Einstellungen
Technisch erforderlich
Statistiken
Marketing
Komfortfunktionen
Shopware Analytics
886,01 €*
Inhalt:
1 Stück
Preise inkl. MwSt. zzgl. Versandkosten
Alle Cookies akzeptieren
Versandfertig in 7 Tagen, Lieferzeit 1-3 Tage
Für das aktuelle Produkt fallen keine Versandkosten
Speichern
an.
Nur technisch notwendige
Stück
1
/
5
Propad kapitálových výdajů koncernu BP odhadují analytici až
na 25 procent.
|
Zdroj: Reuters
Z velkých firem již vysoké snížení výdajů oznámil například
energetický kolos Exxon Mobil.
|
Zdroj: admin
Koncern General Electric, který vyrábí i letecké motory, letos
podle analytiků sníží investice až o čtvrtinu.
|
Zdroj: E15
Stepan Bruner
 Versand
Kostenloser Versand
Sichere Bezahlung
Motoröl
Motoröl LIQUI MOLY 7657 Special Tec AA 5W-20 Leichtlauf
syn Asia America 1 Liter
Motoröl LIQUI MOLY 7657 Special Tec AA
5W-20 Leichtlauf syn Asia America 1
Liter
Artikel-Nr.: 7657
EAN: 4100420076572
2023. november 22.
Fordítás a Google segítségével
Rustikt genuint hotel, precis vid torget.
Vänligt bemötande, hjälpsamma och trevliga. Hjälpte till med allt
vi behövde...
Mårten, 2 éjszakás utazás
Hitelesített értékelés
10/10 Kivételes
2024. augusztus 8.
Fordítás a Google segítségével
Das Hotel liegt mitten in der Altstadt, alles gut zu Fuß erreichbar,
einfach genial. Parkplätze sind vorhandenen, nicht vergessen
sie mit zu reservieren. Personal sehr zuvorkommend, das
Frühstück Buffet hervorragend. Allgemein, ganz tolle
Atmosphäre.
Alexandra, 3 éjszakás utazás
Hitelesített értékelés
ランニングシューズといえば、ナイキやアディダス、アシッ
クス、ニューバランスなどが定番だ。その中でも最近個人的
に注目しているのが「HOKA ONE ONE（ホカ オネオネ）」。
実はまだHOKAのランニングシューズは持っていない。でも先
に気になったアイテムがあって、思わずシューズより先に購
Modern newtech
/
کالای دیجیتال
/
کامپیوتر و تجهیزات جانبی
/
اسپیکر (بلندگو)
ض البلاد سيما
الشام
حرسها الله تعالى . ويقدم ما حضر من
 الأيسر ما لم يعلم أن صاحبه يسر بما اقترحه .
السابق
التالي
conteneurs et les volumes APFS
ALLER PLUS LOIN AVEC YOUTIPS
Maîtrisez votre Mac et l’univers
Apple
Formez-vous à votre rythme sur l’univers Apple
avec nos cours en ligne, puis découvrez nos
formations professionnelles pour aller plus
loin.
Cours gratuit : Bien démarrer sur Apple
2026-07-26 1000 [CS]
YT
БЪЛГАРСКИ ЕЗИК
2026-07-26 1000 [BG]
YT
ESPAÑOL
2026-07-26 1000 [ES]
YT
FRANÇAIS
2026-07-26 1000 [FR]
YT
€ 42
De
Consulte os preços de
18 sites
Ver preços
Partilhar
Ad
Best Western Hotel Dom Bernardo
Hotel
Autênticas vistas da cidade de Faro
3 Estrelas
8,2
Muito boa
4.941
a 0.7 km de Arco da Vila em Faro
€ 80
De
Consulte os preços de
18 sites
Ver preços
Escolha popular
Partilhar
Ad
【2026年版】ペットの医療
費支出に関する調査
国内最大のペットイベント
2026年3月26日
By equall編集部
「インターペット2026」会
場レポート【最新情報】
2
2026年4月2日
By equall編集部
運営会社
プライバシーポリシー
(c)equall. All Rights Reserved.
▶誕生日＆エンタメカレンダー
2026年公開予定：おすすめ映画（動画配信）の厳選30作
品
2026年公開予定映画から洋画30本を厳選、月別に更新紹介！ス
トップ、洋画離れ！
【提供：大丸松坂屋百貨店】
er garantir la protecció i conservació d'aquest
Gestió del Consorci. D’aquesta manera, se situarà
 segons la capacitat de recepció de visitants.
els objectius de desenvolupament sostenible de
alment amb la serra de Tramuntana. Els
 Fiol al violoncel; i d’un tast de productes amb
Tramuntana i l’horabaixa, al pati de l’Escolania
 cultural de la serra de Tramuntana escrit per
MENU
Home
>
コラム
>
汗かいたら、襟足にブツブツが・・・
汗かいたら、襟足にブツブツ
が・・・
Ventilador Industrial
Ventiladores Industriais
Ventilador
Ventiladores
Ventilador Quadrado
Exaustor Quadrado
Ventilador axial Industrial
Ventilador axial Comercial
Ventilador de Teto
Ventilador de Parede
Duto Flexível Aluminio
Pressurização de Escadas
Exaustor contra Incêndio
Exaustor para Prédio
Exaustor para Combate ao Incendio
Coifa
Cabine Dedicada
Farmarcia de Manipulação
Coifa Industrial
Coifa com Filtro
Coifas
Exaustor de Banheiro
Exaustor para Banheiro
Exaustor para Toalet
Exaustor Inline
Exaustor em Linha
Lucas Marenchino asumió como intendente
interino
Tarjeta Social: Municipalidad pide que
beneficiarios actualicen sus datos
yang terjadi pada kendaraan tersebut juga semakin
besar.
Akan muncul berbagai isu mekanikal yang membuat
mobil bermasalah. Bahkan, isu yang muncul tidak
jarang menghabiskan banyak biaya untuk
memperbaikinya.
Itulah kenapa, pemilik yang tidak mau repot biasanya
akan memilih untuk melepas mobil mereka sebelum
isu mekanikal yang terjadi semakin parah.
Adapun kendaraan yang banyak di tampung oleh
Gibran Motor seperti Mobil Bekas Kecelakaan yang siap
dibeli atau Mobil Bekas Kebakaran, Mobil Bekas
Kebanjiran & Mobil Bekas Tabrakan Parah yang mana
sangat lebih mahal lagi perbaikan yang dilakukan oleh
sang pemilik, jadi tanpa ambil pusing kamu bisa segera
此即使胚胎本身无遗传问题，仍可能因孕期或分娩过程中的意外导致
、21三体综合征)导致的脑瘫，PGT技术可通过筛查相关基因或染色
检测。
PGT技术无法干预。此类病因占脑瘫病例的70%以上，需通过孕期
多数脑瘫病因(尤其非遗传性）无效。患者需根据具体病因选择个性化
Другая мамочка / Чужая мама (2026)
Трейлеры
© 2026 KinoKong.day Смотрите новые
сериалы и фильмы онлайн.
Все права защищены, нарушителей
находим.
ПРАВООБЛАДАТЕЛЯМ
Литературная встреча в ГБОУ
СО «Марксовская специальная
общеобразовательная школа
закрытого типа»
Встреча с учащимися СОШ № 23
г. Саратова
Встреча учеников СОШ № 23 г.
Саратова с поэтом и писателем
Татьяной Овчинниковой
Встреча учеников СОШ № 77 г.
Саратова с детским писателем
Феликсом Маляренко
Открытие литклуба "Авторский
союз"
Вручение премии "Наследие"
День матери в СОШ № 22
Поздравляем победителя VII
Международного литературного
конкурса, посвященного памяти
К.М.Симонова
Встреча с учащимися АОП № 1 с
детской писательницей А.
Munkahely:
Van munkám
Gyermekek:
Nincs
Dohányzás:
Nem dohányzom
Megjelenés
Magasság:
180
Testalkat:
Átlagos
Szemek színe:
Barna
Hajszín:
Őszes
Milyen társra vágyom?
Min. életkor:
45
=-=-=
§ **About this exercise**:
Set down the records again verbatim, so that each word stays as it is.

§ **Task solution**:
Einstellungen
Technisch erforderlich
Statistiken
Marketing
Komfortfunktionen
Shopware Analytics
886,01 €*
Inhalt:
1 Stück
Preise inkl. MwSt. zzgl. Versandkosten
Alle Cookies akzeptieren
Versandfertig in 7 Tagen, Lieferzeit 1-3 Tage
Für das aktuelle Produkt fallen keine Versandkosten
Speichern
an.
Nur technisch notwendige
Stück
1
/
5
Propad kapitálových výdajů koncernu BP odhadují analytici až
na 25 procent.
|
Zdroj: Reuters
Z velkých firem již vysoké snížení výdajů oznámil například
energetický kolos Exxon Mobil.
|
Zdroj: admin
Koncern General Electric, který vyrábí i letecké motory, letos
podle analytiků sníží investice až o čtvrtinu.
|
Zdroj: E15
Stepan Bruner
 Versand
Kostenloser Versand
Sichere Bezahlung
Motoröl
Motoröl LIQUI MOLY 7657 Special Tec AA 5W-20 Leichtlauf
syn Asia America 1 Liter
Motoröl LIQUI MOLY 7657 Special Tec AA
5W-20 Leichtlauf syn Asia America 1
Liter
Artikel-Nr.: 7657
EAN: 4100420076572
2023. november 22.
Fordítás a Google segítségével
Rustikt genuint hotel, precis vid torget.
Vänligt bemötande, hjälpsamma och trevliga. Hjälpte till med allt
vi behövde...
Mårten, 2 éjszakás utazás
Hitelesített értékelés
10/10 Kivételes
2024. augusztus 8.
Fordítás a Google segítségével
Das Hotel liegt mitten in der Altstadt, alles gut zu Fuß erreichbar,
einfach genial. Parkplätze sind vorhandenen, nicht vergessen
sie mit zu reservieren. Personal sehr zuvorkommend, das
Frühstück Buffet hervorragend. Allgemein, ganz tolle
Atmosphäre.
Alexandra, 3 éjszakás utazás
Hitelesített értékelés
ランニングシューズといえば、ナイキやアディダス、アシッ
クス、ニューバランスなどが定番だ。その中でも最近個人的
に注目しているのが「HOKA ONE ONE（ホカ オネオネ）」。
実はまだHOKAのランニングシューズは持っていない。でも先
に気になったアイテムがあって、思わずシューズより先に購
Modern newtech
/
کالای دیجیتال
/
کامپیوتر و تجهیزات جانبی
/
اسپیکر (بلندگو)
ض البلاد سيما
الشام
حرسها الله تعالى . ويقدم ما حضر من
 الأيسر ما لم يعلم أن صاحبه يسر بما اقترحه .
السابق
التالي
conteneurs et les volumes APFS
ALLER PLUS LOIN AVEC YOUTIPS
Maîtrisez votre Mac et l’univers
Apple
Formez-vous à votre rythme sur l’univers Apple
avec nos cours en ligne, puis découvrez nos
formations professionnelles pour aller plus
loin.
Cours gratuit : Bien démarrer sur Apple
2026-07-26 1000 [CS]
YT
БЪЛГАРСКИ ЕЗИК
2026-07-26 1000 [BG]
YT
ESPAÑOL
2026-07-26 1000 [ES]
YT
FRANÇAIS
2026-07-26 1000 [FR]
YT
€ 42
De
Consulte os preços de
18 sites
Ver preços
Partilhar
Ad
Best Western Hotel Dom Bernardo
Hotel
Autênticas vistas da cidade de Faro
3 Estrelas
8,2
Muito boa
4.941
a 0.7 km de Arco da Vila em Faro
€ 80
De
Consulte os preços de
18 sites
Ver preços
Escolha popular
Partilhar
Ad
【2026年版】ペットの医療
費支出に関する調査
国内最大のペットイベント
2026年3月26日
By equall編集部
「インターペット2026」会
場レポート【最新情報】
2
2026年4月2日
By equall編集部
運営会社
プライバシーポリシー
(c)equall. All Rights Reserved.
▶誕生日＆エンタメカレンダー
2026年公開予定：おすすめ映画（動画配信）の厳選30作
品
2026年公開予定映画から洋画30本を厳選、月別に更新紹介！ス
トップ、洋画離れ！
【提供：大丸松坂屋百貨店】
er garantir la protecció i conservació d'aquest
Gestió del Consorci. D’aquesta manera, se situarà
 segons la capacitat de recepció de visitants.
els objectius de desenvolupament sostenible de
alment amb la serra de Tramuntana. Els
 Fiol al violoncel; i d’un tast de productes amb
Tramuntana i l’horabaixa, al pati de l’Escolania
 cultural de la serra de Tramuntana escrit per
MENU
Home
>
コラム
>
汗かいたら、襟足にブツブツが・・・
汗かいたら、襟足にブツブツ
が・・・
Ventilador Industrial
Ventiladores Industriais
Ventilador
Ventiladores
Ventilador Quadrado
Exaustor Quadrado
Ventilador axial Industrial
Ventilador axial Comercial
Ventilador de Teto
Ventilador de Parede
Duto Flexível Aluminio
Pressurização de Escadas
Exaustor contra Incêndio
Exaustor para Prédio
Exaustor para Combate ao Incendio
Coifa
Cabine Dedicada
Farmarcia de Manipulação
Coifa Industrial
Coifa com Filtro
Coifas
Exaustor de Banheiro
Exaustor para Banheiro
Exaustor para Toalet
Exaustor Inline
Exaustor em Linha
Lucas Marenchino asumió como intendente
interino
Tarjeta Social: Municipalidad pide que
beneficiarios actualicen sus datos
yang terjadi pada kendaraan tersebut juga semakin
besar.
Akan muncul berbagai isu mekanikal yang membuat
mobil bermasalah. Bahkan, isu yang muncul tidak
jarang menghabiskan banyak biaya untuk
memperbaikinya.
Itulah kenapa, pemilik yang tidak mau repot biasanya
akan memilih untuk melepas mobil mereka sebelum
isu mekanikal yang terjadi semakin parah.
Adapun kendaraan yang banyak di tampung oleh
Gibran Motor seperti Mobil Bekas Kecelakaan yang siap
dibeli atau Mobil Bekas Kebakaran, Mobil Bekas
Kebanjiran & Mobil Bekas Tabrakan Parah yang mana
sangat lebih mahal lagi perbaikan yang dilakukan oleh
sang pemilik, jadi tanpa ambil pusing kamu bisa segera
此即使胚胎本身无遗传问题，仍可能因孕期或分娩过程中的意外导致
、21三体综合征)导致的脑瘫，PGT技术可通过筛查相关基因或染色
检测。
PGT技术无法干预。此类病因占脑瘫病例的70%以上，需通过孕期
多数脑瘫病因(尤其非遗传性）无效。患者需根据具体病因选择个性化
Другая мамочка / Чужая мама (2026)
Трейлеры
© 2026 KinoKong.day Смотрите новые
сериалы и фильмы онлайн.
Все права защищены, нарушителей
находим.
ПРАВООБЛАДАТЕЛЯМ
Литературная встреча в ГБОУ
СО «Марксовская специальная
общеобразовательная школа
закрытого типа»
Встреча с учащимися СОШ № 23
г. Саратова
Встреча учеников СОШ № 23 г.
Саратова с поэтом и писателем
Татьяной Овчинниковой
Встреча учеников СОШ № 77 г.
Саратова с детским писателем
Феликсом Маляренко
Открытие литклуба "Авторский
союз"
Вручение премии "Наследие"
День матери в СОШ № 22
Поздравляем победителя VII
Международного литературного
конкурса, посвященного памяти
К.М.Симонова
Встреча с учащимися АОП № 1 с
детской писательницей А.
Munkahely:
Van munkám
Gyermekek:
Nincs
Dohányzás:
Nem dohányzom
Megjelenés
Magasság:
180
Testalkat:
Átlagos
Szemek színe:
Barna
Hajszín:
Őszes
Milyen társra vágyom?
Min. életkor:
45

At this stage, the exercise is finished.